Instructions for the task:
If an entry holds a picture, leave the picture out and copy the rest exactly.

Data shown:

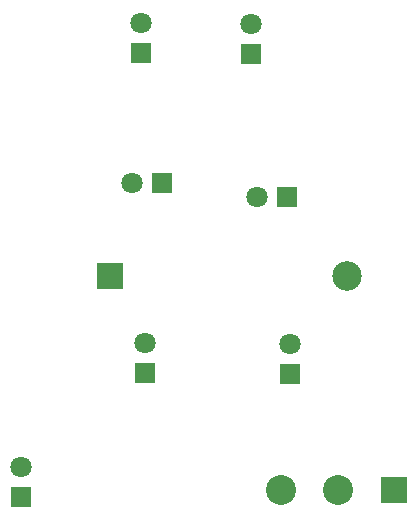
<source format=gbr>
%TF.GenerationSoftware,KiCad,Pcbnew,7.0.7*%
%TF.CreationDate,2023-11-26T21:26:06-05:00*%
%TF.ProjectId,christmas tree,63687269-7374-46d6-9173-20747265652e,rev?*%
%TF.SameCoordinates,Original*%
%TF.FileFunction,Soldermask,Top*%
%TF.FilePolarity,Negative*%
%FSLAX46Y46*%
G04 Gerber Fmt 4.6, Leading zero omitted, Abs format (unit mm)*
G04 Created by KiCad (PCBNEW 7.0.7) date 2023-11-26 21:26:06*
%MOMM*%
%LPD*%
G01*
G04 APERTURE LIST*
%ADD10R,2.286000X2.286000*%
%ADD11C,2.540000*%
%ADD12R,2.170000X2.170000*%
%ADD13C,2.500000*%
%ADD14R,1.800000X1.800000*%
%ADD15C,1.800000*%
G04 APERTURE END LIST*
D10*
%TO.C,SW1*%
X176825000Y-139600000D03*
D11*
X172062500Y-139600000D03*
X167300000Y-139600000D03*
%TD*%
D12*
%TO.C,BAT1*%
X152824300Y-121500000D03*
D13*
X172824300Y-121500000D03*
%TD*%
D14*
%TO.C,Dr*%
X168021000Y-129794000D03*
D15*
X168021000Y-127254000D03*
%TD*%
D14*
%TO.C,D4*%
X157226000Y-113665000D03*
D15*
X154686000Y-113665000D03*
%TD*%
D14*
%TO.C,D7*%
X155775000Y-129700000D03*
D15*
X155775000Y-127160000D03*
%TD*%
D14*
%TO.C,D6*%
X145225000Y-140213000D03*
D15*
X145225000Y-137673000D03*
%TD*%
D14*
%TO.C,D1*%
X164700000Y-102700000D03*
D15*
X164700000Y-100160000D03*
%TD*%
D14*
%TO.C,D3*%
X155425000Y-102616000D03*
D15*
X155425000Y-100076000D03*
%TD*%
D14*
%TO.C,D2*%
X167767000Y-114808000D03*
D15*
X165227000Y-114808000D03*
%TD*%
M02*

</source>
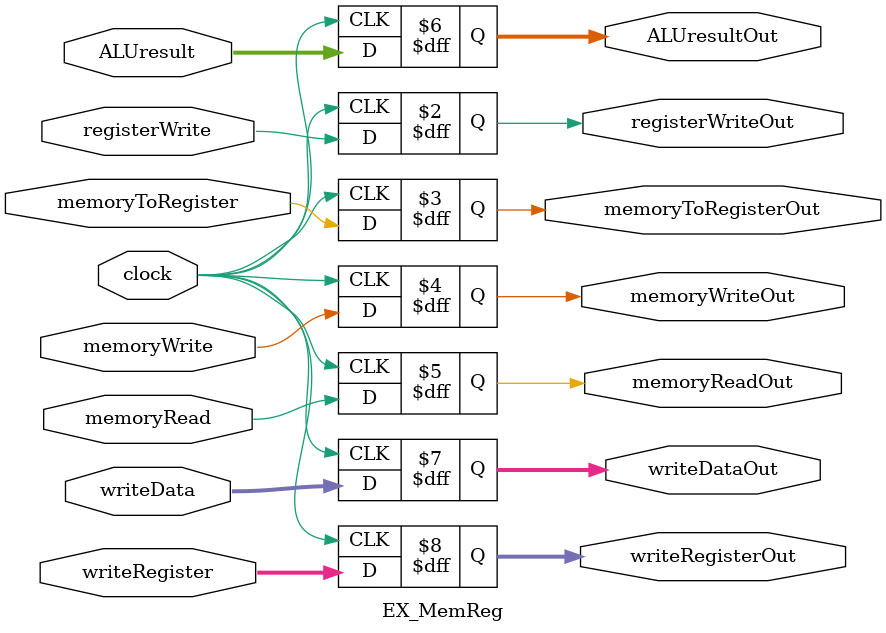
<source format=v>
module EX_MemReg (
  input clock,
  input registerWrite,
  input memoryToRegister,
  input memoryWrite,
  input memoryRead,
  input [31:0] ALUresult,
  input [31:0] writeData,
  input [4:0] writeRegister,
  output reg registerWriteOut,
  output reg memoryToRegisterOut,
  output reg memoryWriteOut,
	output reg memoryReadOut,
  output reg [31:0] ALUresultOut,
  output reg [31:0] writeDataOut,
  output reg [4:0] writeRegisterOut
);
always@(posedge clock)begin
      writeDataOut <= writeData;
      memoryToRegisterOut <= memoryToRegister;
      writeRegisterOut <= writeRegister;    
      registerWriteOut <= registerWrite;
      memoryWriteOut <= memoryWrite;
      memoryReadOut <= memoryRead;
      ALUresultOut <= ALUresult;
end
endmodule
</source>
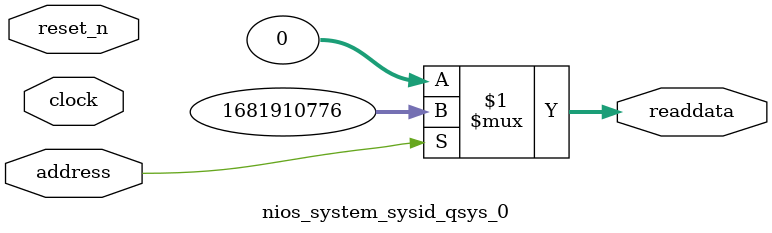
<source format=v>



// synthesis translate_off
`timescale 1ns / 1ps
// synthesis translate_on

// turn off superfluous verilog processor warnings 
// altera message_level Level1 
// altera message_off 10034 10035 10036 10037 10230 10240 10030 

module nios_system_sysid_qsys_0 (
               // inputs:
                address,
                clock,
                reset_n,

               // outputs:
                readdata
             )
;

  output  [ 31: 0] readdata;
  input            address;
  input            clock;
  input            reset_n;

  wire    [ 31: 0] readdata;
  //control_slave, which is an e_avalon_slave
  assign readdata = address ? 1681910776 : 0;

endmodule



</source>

Result of this exercise:
<source format=gbr>
%TF.GenerationSoftware,KiCad,Pcbnew,7.0.7*%
%TF.CreationDate,2023-11-26T21:26:06-05:00*%
%TF.ProjectId,christmas tree,63687269-7374-46d6-9173-20747265652e,rev?*%
%TF.SameCoordinates,Original*%
%TF.FileFunction,Soldermask,Top*%
%TF.FilePolarity,Negative*%
%FSLAX46Y46*%
G04 Gerber Fmt 4.6, Leading zero omitted, Abs format (unit mm)*
G04 Created by KiCad (PCBNEW 7.0.7) date 2023-11-26 21:26:06*
%MOMM*%
%LPD*%
G01*
G04 APERTURE LIST*
%ADD10R,2.286000X2.286000*%
%ADD11C,2.540000*%
%ADD12R,2.170000X2.170000*%
%ADD13C,2.500000*%
%ADD14R,1.800000X1.800000*%
%ADD15C,1.800000*%
G04 APERTURE END LIST*
D10*
%TO.C,SW1*%
X176825000Y-139600000D03*
D11*
X172062500Y-139600000D03*
X167300000Y-139600000D03*
%TD*%
D12*
%TO.C,BAT1*%
X152824300Y-121500000D03*
D13*
X172824300Y-121500000D03*
%TD*%
D14*
%TO.C,Dr*%
X168021000Y-129794000D03*
D15*
X168021000Y-127254000D03*
%TD*%
D14*
%TO.C,D4*%
X157226000Y-113665000D03*
D15*
X154686000Y-113665000D03*
%TD*%
D14*
%TO.C,D7*%
X155775000Y-129700000D03*
D15*
X155775000Y-127160000D03*
%TD*%
D14*
%TO.C,D6*%
X145225000Y-140213000D03*
D15*
X145225000Y-137673000D03*
%TD*%
D14*
%TO.C,D1*%
X164700000Y-102700000D03*
D15*
X164700000Y-100160000D03*
%TD*%
D14*
%TO.C,D3*%
X155425000Y-102616000D03*
D15*
X155425000Y-100076000D03*
%TD*%
D14*
%TO.C,D2*%
X167767000Y-114808000D03*
D15*
X165227000Y-114808000D03*
%TD*%
M02*

</source>
<source format=v>
module EX_MemReg (
  input clock,
  input registerWrite,
  input memoryToRegister,
  input memoryWrite,
  input memoryRead,
  input [31:0] ALUresult,
  input [31:0] writeData,
  input [4:0] writeRegister,
  output reg registerWriteOut,
  output reg memoryToRegisterOut,
  output reg memoryWriteOut,
	output reg memoryReadOut,
  output reg [31:0] ALUresultOut,
  output reg [31:0] writeDataOut,
  output reg [4:0] writeRegisterOut
);
always@(posedge clock)begin
      writeDataOut <= writeData;
      memoryToRegisterOut <= memoryToRegister;
      writeRegisterOut <= writeRegister;    
      registerWriteOut <= registerWrite;
      memoryWriteOut <= memoryWrite;
      memoryReadOut <= memoryRead;
      ALUresultOut <= ALUresult;
end
endmodule
</source>
<source format=v>



// synthesis translate_off
`timescale 1ns / 1ps
// synthesis translate_on

// turn off superfluous verilog processor warnings 
// altera message_level Level1 
// altera message_off 10034 10035 10036 10037 10230 10240 10030 

module nios_system_sysid_qsys_0 (
               // inputs:
                address,
                clock,
                reset_n,

               // outputs:
                readdata
             )
;

  output  [ 31: 0] readdata;
  input            address;
  input            clock;
  input            reset_n;

  wire    [ 31: 0] readdata;
  //control_slave, which is an e_avalon_slave
  assign readdata = address ? 1681910776 : 0;

endmodule



</source>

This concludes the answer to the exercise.